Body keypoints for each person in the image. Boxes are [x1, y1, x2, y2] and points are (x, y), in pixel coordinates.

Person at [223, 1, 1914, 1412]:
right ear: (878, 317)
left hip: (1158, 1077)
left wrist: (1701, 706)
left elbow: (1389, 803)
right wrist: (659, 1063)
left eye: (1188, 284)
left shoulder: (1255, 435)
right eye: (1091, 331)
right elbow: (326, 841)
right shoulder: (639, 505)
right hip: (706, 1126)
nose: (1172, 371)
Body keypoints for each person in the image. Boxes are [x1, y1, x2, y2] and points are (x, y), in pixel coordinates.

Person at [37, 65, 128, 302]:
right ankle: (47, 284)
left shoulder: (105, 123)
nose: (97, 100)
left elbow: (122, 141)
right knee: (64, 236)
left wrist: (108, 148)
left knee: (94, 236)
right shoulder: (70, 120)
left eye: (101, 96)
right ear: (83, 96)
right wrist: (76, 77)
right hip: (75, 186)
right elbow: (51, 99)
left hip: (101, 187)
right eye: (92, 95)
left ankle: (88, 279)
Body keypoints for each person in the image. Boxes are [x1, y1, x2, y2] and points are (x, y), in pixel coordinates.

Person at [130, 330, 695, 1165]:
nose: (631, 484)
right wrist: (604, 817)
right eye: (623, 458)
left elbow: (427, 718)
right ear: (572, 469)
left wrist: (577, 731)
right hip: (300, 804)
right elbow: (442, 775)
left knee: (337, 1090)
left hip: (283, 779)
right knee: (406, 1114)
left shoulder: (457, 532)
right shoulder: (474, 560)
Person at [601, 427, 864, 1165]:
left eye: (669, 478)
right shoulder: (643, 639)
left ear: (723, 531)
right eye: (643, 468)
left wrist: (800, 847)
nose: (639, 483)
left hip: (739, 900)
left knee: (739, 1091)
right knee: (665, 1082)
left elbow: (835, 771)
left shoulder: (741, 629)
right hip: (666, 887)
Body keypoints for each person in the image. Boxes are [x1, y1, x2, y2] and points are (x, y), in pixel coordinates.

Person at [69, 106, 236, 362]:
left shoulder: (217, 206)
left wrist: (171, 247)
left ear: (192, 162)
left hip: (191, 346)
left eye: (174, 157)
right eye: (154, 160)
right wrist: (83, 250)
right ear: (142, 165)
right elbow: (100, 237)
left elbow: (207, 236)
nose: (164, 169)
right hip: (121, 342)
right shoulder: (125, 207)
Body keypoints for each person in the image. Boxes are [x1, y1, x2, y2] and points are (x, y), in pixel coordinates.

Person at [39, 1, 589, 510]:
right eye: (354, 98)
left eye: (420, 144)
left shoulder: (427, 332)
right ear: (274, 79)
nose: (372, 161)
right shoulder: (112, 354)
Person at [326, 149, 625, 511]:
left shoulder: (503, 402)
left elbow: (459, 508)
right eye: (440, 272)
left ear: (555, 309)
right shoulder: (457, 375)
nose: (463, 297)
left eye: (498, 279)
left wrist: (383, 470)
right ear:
★ ★ ★
*Required work*
Each entry should be reproduced in the output exactly.

*Result of the exercise*
Body keypoints for each person in the image. Boxes are [x1, y1, x2, y2] and points are (x, y), in pixel coordinates.

Person at [223, 1, 1914, 1412]:
right ear: (878, 317)
left hip: (1158, 1077)
left wrist: (1701, 706)
left elbow: (1389, 803)
right wrist: (659, 1063)
left eye: (1188, 284)
left shoulder: (1255, 435)
right eye: (1091, 331)
right elbow: (326, 841)
right shoulder: (639, 505)
right hip: (706, 1126)
nose: (1172, 371)
Body keypoints for each person in the image. Boxes are [x1, y1, x2, y2] and points are (x, y), in pixel coordinates.

Person at [37, 65, 128, 302]:
right ankle: (47, 284)
left shoulder: (105, 123)
nose: (97, 100)
left elbow: (122, 141)
right knee: (64, 236)
left wrist: (108, 148)
left knee: (94, 236)
right shoulder: (70, 120)
left eye: (101, 96)
right ear: (83, 96)
right wrist: (76, 77)
right hip: (75, 186)
right elbow: (51, 99)
left hip: (101, 187)
right eye: (92, 95)
left ankle: (88, 279)
Body keypoints for each person in the image. Boxes are [x1, y1, x2, y2] and points are (x, y), in pixel coordinates.

Person at [130, 330, 695, 1165]:
nose: (631, 484)
right wrist: (604, 817)
right eye: (623, 458)
left elbow: (427, 718)
right ear: (572, 469)
left wrist: (577, 731)
right hip: (300, 804)
right elbow: (442, 775)
left knee: (337, 1090)
left hip: (283, 779)
right knee: (406, 1114)
left shoulder: (457, 532)
right shoulder: (474, 560)
Person at [601, 427, 864, 1165]:
left eye: (669, 478)
right shoulder: (643, 639)
left ear: (723, 531)
right eye: (643, 468)
left wrist: (800, 847)
nose: (639, 483)
left hip: (739, 900)
left knee: (739, 1091)
right knee: (665, 1082)
left elbow: (835, 771)
left shoulder: (741, 629)
right hip: (666, 887)
Body keypoints for each person in the image. Boxes are [x1, y1, x2, y2] and points are (x, y), in pixel coordinates.

Person at [69, 106, 236, 362]:
left shoulder: (217, 206)
left wrist: (171, 247)
left ear: (192, 162)
left hip: (191, 346)
left eye: (174, 157)
right eye: (154, 160)
right wrist: (83, 250)
right ear: (142, 165)
right elbow: (100, 237)
left elbow: (207, 236)
nose: (164, 169)
right hip: (121, 342)
right shoulder: (125, 207)
Body keypoints for each person in the image. Boxes are [x1, y1, x2, y2] and points are (x, y), in pixel coordinates.

Person at [39, 1, 589, 510]:
right eye: (354, 98)
left eye: (420, 144)
left shoulder: (427, 332)
right ear: (274, 79)
nose: (372, 161)
right shoulder: (112, 354)
Person at [326, 149, 625, 511]:
left shoulder: (503, 402)
left elbow: (459, 508)
right eye: (440, 272)
left ear: (555, 309)
right shoulder: (457, 375)
nose: (463, 297)
left eye: (498, 279)
left wrist: (383, 470)
right ear:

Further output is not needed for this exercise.